Кроме того, в последнее время случилось еще кое-что ускорившее падение раввинского двора. Самый младший из внуков, единственный сын ребе Нохемла Йосл, пошел по дурной дороге…
(Все имена во дворе, как повелось испокон, ласкательно уменьшались: Залминкеле, Ицек-Меерл. И как раз самого младшего внука, только его одного, называли просто и буднично — Йосл. Йосл, сын раввина.)
Йосл не пожелал носить пейсы, не захотел сидеть у деда в молельне и раскачиваться над геморами [34] . Видели его ходящим по улице без фуражки. Даже говорили, будто встретили его в лесу курящим в субботу папиросу. Йосл дружил с портновскими и сапожничьими подмастерьями, «играл театр», менял книги в библиотеке, даже будто бы как-то сказал отцу, ребе Нохемлу, что все это дело пустая выдумка, нету никакого бога на свете.
34
Геморы — книги Талмуда.
Одним словом, Йосл пошел по дурной дороге. Йосл, сын раввина, говорили в Рашкове, левый.
Но самая большая беда пришла потом. Йосл влюбился. И в кого Йосл, сын раввина, влюбился? В дочку столяра Ицика Манеса Эстерку!
Белый свет затмился. Рашков ходил ходуном. В раввинском дворе объявили пост, ходили на могилы предков, пытались предать нечестивого столяра с его распутной дочерью анафеме. Йосла раздели чуть ли не до исподнего, не выпускали из дому. Крики подымались выше небес. Летали над головами тарелки, серебряные вилки. В чинных раввинских покоях раздавались непристойные речи, звучали оплеухи. Зиму напролет двор кипел, как котел. Но не помогли никакие бури — в начале лета, сразу же после пасхи, Йосл и Эстерка тайно обвенчались.
Ицик Манес отдал молодоженам у себя в доме маленькую уютную спаленку с чистенькими вышитыми занавесками на окне и двумя-тремя полированными «мебелями» из орехового дерева, им самим, Ициком Манесом, изготовленными совсем-совсем по-особенному.

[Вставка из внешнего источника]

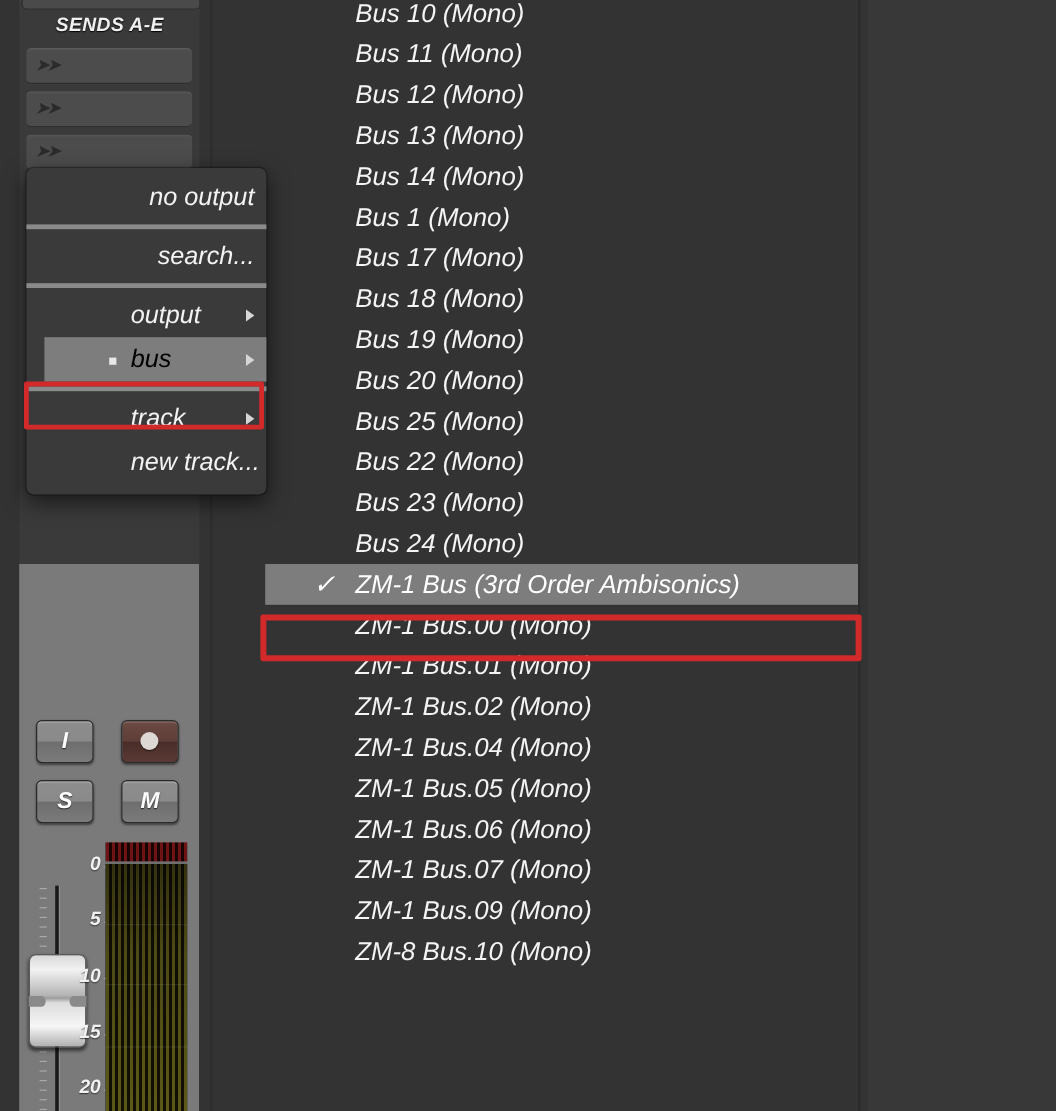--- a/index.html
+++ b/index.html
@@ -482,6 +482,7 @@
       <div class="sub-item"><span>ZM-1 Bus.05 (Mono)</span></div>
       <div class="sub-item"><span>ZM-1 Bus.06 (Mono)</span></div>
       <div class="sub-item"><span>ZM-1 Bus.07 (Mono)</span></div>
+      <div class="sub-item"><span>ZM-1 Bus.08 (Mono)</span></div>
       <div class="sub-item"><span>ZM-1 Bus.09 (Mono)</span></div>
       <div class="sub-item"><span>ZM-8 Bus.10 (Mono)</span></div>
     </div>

Когда молодая чета появлялась, бывало, на улице — Эстерка с двумя отливающими черным блеском косами на спине, Йосл со своей кудрявой головой, оба одного роста, рука об руку, оба влюбленные, — в Рашкове говорили, что прямо сердце поет, глядя на них, на такую красивую, славную парочку.
Но на раввинский двор навалилось большое горе. Большое горе и большое, зловещее молчание. По строптивому внуку, как по покойнику, отсидели шиве и обо всей этой грустной истории перестали вспоминать. Двор потерял блеск, но не гонор. Все кончено с Йослом, кончено с этой историей. Никакого паршивца Йосла не было в раввинском роду, никакой паршивой истории с ним не произошло.
Так эта глухая, зловещая вражда тянулась несколько лет. Несколько лет — до того самого летнего рашковского дня.